> **Tasks for this exercise**
**1.** In the passage on how couples react to disappointment, replace "trash" with "recycling" throughout the section starting with "You’re returning home" and going on through "or break up.".
**2.** According to the passage on how couples fight, what can your fighting style predict?
**3.** Write what comes next in the passage on how couples fight.

You’re returning home from a long workday and you notice it: your sweetheart forgot to put out the trash again! Now that stinky mess is gonna sit around for two MORE weeks. What’s your first reaction? Are you pissed off, remembering every time your partner has failed to keep a promise? Or…are you annoyed at their absentmindedness, yet you understand and forgive the simple mistake? Your answer here is VERY important. Why? Because your reaction to relationship disappointment is integral to your relationship. It’s never just about the trash. It’s about whether you are going to stay together or break up.
You may be thinking, “Gee whiz, Dr. Cheryl, that’s a lot of doom and gloom over something so trivial!” But here’s the thing: your reaction to problems with your honey— your default fighting style—has a major effect on the future of your union, whether you realize it or not. Yup – how you fight can predict destruction, despair, and divorce.

> **Information given**
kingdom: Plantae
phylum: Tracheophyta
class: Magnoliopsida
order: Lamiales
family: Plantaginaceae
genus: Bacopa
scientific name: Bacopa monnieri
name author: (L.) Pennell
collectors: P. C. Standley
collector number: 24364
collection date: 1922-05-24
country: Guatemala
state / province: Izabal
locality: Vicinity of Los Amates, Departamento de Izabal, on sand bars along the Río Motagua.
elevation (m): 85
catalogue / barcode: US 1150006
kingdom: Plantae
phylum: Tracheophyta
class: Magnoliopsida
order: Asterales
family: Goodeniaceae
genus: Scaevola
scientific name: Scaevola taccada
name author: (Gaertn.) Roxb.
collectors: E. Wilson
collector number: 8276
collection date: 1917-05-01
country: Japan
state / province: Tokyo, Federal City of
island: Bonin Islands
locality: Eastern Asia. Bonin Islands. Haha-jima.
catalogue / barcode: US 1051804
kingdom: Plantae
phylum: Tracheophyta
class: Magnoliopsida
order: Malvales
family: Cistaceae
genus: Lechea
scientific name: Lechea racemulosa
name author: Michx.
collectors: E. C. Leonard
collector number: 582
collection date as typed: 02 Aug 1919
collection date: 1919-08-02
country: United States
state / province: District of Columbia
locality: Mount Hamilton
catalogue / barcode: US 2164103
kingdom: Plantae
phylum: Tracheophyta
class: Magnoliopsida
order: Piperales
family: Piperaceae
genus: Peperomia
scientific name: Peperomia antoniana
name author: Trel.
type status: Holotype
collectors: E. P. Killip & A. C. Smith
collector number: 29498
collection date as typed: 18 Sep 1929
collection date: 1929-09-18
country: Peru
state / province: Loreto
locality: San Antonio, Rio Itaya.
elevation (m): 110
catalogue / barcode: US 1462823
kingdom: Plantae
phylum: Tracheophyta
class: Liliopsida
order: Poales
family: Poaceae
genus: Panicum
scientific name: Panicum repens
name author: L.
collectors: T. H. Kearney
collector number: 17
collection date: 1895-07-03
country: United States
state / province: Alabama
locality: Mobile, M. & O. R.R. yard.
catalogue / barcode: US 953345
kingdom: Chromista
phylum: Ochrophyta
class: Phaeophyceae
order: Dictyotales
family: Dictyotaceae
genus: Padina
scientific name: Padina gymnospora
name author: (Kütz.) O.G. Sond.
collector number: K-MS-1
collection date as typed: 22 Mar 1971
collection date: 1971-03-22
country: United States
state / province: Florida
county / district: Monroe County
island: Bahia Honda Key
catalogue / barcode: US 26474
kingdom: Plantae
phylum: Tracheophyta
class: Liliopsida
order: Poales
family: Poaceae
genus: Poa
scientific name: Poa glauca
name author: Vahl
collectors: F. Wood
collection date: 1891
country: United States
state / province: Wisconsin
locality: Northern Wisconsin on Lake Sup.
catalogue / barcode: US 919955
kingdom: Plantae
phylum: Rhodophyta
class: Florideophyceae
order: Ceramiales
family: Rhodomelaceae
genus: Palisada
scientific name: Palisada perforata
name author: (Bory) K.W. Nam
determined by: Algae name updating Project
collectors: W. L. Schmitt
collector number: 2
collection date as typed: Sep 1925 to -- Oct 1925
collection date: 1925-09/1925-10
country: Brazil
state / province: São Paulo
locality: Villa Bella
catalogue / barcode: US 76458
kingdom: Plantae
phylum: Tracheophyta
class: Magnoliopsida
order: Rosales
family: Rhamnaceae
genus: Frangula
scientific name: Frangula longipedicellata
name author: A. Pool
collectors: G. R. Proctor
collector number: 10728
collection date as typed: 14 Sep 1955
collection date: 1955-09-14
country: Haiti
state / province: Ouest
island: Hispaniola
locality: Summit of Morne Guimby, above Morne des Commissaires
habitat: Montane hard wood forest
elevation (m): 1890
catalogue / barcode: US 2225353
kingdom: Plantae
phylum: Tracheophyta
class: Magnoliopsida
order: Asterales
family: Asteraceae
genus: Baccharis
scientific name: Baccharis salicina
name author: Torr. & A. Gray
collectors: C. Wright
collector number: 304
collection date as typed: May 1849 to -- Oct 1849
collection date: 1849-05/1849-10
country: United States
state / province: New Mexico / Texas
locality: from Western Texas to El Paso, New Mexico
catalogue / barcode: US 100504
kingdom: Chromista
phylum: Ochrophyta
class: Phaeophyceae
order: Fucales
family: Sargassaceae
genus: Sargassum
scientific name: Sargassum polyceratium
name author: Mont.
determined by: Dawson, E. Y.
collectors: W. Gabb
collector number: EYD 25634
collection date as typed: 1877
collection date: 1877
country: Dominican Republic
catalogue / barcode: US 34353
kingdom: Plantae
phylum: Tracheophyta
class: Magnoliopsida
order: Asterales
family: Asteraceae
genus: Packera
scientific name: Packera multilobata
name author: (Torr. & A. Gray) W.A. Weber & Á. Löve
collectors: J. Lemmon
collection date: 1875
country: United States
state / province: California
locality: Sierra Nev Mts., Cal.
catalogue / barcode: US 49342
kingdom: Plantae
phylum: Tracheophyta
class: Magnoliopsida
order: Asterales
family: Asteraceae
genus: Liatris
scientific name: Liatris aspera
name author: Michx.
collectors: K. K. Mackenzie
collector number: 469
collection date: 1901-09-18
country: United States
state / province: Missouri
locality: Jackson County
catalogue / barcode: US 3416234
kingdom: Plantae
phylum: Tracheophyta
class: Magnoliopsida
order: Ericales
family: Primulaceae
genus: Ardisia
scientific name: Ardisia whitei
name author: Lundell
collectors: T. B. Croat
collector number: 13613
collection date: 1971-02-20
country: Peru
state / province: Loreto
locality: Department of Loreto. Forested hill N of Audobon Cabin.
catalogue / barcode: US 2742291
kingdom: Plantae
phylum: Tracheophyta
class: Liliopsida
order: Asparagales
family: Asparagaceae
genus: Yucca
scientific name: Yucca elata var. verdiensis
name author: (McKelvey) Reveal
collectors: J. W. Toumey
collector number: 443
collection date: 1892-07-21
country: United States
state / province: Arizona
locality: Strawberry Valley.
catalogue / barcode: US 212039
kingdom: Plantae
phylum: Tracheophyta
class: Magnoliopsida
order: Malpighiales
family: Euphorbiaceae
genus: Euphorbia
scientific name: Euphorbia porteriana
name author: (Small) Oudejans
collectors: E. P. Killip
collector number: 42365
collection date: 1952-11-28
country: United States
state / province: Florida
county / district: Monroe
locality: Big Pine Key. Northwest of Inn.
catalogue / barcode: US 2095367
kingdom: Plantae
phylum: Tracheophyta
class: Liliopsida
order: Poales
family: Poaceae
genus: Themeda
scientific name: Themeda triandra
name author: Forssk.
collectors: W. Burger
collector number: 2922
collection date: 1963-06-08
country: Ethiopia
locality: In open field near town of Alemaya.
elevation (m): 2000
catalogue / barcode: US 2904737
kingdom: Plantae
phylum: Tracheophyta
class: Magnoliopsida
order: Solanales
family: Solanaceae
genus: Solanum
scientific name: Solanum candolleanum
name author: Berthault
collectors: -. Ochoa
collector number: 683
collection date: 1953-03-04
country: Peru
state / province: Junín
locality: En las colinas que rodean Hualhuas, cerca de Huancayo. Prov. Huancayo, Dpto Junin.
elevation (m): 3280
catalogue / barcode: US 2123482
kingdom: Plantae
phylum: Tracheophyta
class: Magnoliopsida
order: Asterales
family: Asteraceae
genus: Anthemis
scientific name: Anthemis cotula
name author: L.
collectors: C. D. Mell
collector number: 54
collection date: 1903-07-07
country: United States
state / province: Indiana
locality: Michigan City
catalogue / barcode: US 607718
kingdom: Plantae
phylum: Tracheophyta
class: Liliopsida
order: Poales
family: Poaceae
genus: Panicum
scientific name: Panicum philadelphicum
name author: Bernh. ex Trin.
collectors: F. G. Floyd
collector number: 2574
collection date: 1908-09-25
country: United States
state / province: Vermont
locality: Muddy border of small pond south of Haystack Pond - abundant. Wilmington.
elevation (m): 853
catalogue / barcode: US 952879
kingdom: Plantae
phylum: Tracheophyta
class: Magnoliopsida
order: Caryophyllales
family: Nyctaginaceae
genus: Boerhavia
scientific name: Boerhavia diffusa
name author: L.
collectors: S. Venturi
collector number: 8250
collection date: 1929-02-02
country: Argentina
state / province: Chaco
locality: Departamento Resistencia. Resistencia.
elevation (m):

> **Answers by item number**
**1.**
You’re returning home from a long workday and you notice it: your sweetheart forgot to put out the recycling again! Now that stinky mess is gonna sit around for two MORE weeks. What’s your first reaction? Are you pissed off, remembering every time your partner has failed to keep a promise? Or…are you annoyed at their absentmindedness, yet you understand and forgive the simple mistake? Your answer here is VERY important. Why? Because your reaction to relationship disappointment is integral to your relationship. It’s never just about the recycling. It’s about whether you are going to stay together or break up.

**2.** Destruction, despair, and divorce.

**3.**
Welcome to episode four of my “On the Couch with Dr. Cheryl” series. This fall, my podcast episodes focus on the Passion Triangle. I’m featuring real-life couples from my Become Passion—Create Love That Lasts a Lifetime program, a 1-week online immersion couples program. In this exclusive small group course, I give you and your sweetheart the real-world tools needed to fight fair, cut out the condescension and ugliness, and learn how to have meaningful, productive arguments instead of nasty fights. And I coach you live every week and answer YOUR questions, too.
In this episode, we meet Julio and Jen, a couple in their 40s that I had the pleasure of teaching in my Become Passion program. Like most couples I coach, these two were in serious need of a change in their fighting style. I talked to them about the wealth of research that demonstrates that certain fighting styles can predict divorce up to 90% of the time… and the steps Jen and Julio had to take to avoid being part of that sad statistic. There are four killer behaviors that feed into that toxic fighting style, and I teach you not only how to identify them, but also how to eradicate them from your relationship. It’s not about how much you fight—or even if it’s loud, passionate, angry, and emotional. It’s how you fight that matters.
In This Episode, You Will Learn:
- Great couples fight. Great couples disagree. Exceptionally happy couples have arguments. Not agreeing with your honey 100% of the time is a completely healthy and normal part of any relationship. (06:34)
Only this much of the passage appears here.